U.S. infrastructure is vulnerable to attack.
The
Department of Homeland Security lists 16 critical infrastructure sectors “whose assets, systems, and networks, whether physical or virtual, are considered so vital to the United States that their incapacitation or destruction would have a debilitating effect on security, national economic security, national public health or safety, or any combination thereof.” Indeed, cyber-attacks on these sectors—which include dams, energy companies, chemical facilities, nuclear facilities, and water and wastewater facilities—could be catastrophic.
These concerns aren’t overblown. Indeed,
hackers have already targeted and accessed such systems in the U.S. Such hacks often require little more than Google searches and default passwords to succeed. Indeed, in 2013, Iranian hackers were able to access systems into the Bowman Avenue Dam in Rye Brook, N.Y. using nothing more than a simple, legal search engine that surfs for and identifies unguarded control systems online. Although hackers have not yet caused catastrophic property damage in the U.S., efforts to accomplish precisely that are clearly ongoing by various actors.
Cyber-attacks may lead to catastrophic property loss.

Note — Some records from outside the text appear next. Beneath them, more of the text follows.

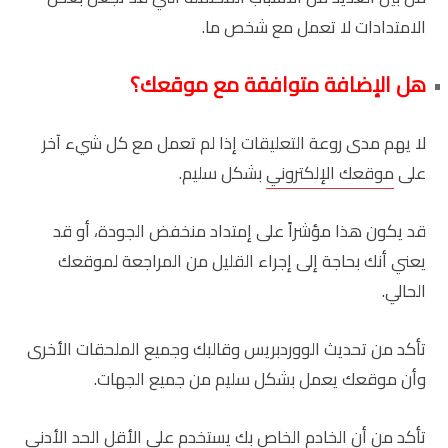
الامتدادات لا تعمل مع شخص ما.
هل الإضافة متوافقة مع موقعك؟
لا يهم مدى روعة التعليقات إذا لم تعمل مع كل شيء آخر
على
موقعك الإلكتروني
بشكل سليم.
قد يكون هذا مؤشراً على إمتداد منخفض الجودة، أو قد
يعني أنك بحاجة إلى إجراء القليل من المراجعة لموقعك
الحالي.
تأكد من تحديث الووردبريس وقالبك وجميع الملحقات الأخرى
وأن موقعك يعمل بشكل سليم من جميع الجهات.
تأكد من أن الخادم الخاص بك يستخدم على الأقل الحد الأدنى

It’s not hard to imagine the type of catastrophic property loss that could occur if hackers effectively took control over critical infrastructure. In the real world example of the Iranian hackers who broke into the control systems of the dam in New York, the hackers could have caused a flood by manipulating the dam, damaging or destroying homes in the area.

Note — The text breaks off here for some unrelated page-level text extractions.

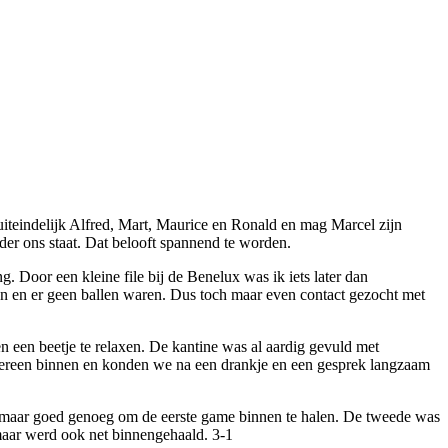
iteindelijk Alfred, Mart, Maurice en Ronald en mag Marcel zijn
der ons staat. Dat belooft spannend te worden.
Door een kleine file bij de Benelux was ik iets later dan
agen en er geen ballen waren. Dus toch maar even contact gezocht met
n een beetje te relaxen. De kantine was al aardig gevuld met
iedereen binnen en konden we na een drankje en een gesprek langzaam
s, maar goed genoeg om de eerste game binnen te halen. De tweede was
aar werd ook net binnengehaald. 3-1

Attacks on industrial, nuclear, or chemical facilities—similar to those on the Iranian nuclear facility and German steel mill noted above—could cause unsafe conditions that lead to a chemical spill or explosion that, in turn, leads to large scale property loss. Similarly, an attack on a railway company could cause a train carrying explosives or hazardous or combustible materials to derail, causing substantial damage to property. Indeed, there are any number of scenarios where hackers could cause catastrophic property loss by seizing control over vulnerable infrastructure.
The takeaway is this: Insurers covering the risk of property loss from cyber-attacks should be aware that the risk of loss is very real given the vulnerabilities in critical U.S. infrastructure and the increasing sophistication of cyber criminals and that the scope of property loss from a well-coordinated attack could be akin to traditional catastrophes.